▸ **What to do**
Please restate each entry word for word and leave the pictures out.

+ + + +

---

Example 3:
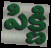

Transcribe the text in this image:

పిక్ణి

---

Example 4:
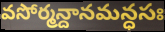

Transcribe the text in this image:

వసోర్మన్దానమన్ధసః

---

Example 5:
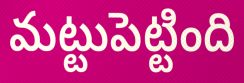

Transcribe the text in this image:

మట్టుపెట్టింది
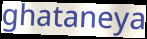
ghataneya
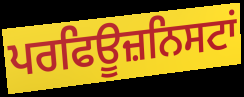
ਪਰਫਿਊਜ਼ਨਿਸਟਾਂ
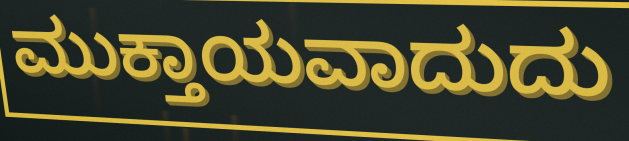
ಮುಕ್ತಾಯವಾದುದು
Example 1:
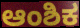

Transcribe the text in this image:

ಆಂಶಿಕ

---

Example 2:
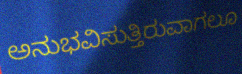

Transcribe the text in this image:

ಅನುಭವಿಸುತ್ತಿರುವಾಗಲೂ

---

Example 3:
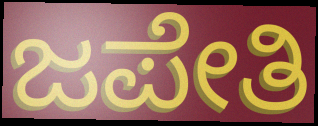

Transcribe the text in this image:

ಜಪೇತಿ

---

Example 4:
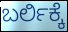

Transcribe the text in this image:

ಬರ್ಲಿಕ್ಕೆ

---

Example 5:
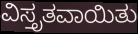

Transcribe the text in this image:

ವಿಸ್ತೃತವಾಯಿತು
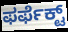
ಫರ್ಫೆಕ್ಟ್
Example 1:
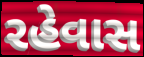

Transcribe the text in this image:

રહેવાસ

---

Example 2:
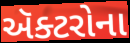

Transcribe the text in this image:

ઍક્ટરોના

+ + + +

▸ **Your solution**
---

Example 3:

Transcribe the text in this image:

పిక్ణి

---

Example 4:

Transcribe the text in this image:

వసోర్మన్దానమన్ధసః

---

Example 5:

Transcribe the text in this image:

మట్టుపెట్టింది
ghataneya
ਪਰਫਿਊਜ਼ਨਿਸਟਾਂ
ಮುಕ್ತಾಯವಾದುದು
Example 1:

Transcribe the text in this image:

ಆಂಶಿಕ

---

Example 2:

Transcribe the text in this image:

ಅನುಭವಿಸುತ್ತಿರುವಾಗಲೂ

---

Example 3:

Transcribe the text in this image:

ಜಪೇತಿ

---

Example 4:

Transcribe the text in this image:

ಬರ್ಲಿಕ್ಕೆ

---

Example 5:

Transcribe the text in this image:

ವಿಸ್ತೃತವಾಯಿತು
ಫರ್ಫೆಕ್ಟ್
Example 1:

Transcribe the text in this image:

રહેવાસ

---

Example 2:

Transcribe the text in this image:

ઍક્ટરોના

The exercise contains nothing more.